Restoration of Civil Rights for Former Felons
Voting is a right that many take for granted. And when someone breaks the law in Florida that privilege is taken away. But the state of Florida is working to restore those rights to people who've served their time.
In April, 2007 Governor Charlie Crist and the state cabinet approved a plan to give back the civil rights of non-violent convicted felons, but for those who say they've paid their debt to society the process has been slow, so local lawyers are coming to their aid.
For Harry Jones the mound of paperwork that sits on his dining room table rivals the legal papers that ended in a 10-year conviction for drug possession. The papers represent more than a year's work to have his civil rights restored.
"It says not locked up but still locked out...," he says as he holds a pamphlet from a recent talk he gave, "I think the entire process of one's restoration of his civil rights to be able to vote again is important."
The process as Jones has learned isn't simple. Since Gov. Crist granted clemency to former convicts applications have poured in.
"I'm caught in the shuffle of the bureaucracy of the paperwork," says Jones, who first began the application process in November, 2006.
So students and faculty at the University of Florida Levin School of Law have been going door-to-door and holding workshops to facilitate the process. The Coordinator and faculty member, Meshon Rawls says, "Unfortunately, even though that was a big step that was made by the governor in April, 2007 we want people to that you have to be proactive."
Rawls says there are 12,000 former felons in Alachua County alone who could be eligible to vote. But once free from jail right's are not automatically restored. Workshops like her's help clarify the steps. Steps that Jones says he's taken himself.
"I've done everything they asked me to do: gainful employment staying clean, drug free criminal free, criminal -thinking free," adds Jones.
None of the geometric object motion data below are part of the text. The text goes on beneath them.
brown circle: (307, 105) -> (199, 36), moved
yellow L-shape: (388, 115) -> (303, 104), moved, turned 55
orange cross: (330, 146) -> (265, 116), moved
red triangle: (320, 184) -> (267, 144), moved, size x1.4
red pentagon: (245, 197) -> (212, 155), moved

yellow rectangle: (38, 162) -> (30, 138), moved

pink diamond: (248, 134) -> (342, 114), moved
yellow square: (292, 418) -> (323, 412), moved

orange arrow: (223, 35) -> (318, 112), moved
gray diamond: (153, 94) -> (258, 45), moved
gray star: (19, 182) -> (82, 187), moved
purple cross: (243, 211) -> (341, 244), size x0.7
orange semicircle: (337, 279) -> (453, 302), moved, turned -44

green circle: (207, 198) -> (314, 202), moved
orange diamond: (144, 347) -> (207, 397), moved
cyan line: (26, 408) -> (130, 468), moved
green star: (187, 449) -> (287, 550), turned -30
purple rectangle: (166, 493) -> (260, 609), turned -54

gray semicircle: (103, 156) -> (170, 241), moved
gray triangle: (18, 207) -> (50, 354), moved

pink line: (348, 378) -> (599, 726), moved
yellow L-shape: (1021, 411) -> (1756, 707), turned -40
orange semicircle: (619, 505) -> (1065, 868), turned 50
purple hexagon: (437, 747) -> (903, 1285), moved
But, according to Rawls, the restoration of civil rights means more to former felons.
"We are highlighting the right to vote but most of the people we see at the workshops they're really concerned about their livelihood and providing for their family," explains Rawls.
While Jones waits he remains active, often reaching out to others with checkered pasts. Jones says, "Not only that I've achieved my bachelor's degree, enrolled now for my master's degree, pressing toward my doctoral in theological studies."
He says his faith in the system remains strong, as he looks forward to voting in November.
The Virgil Hawkins Law Clinic regularly holds workshop to assist former felons with getting their right restored. A workshop is being held this evening from 5:30 to 7:00 pm at UF's Eastside Campus Community room on North East Waldo Road Building 1602.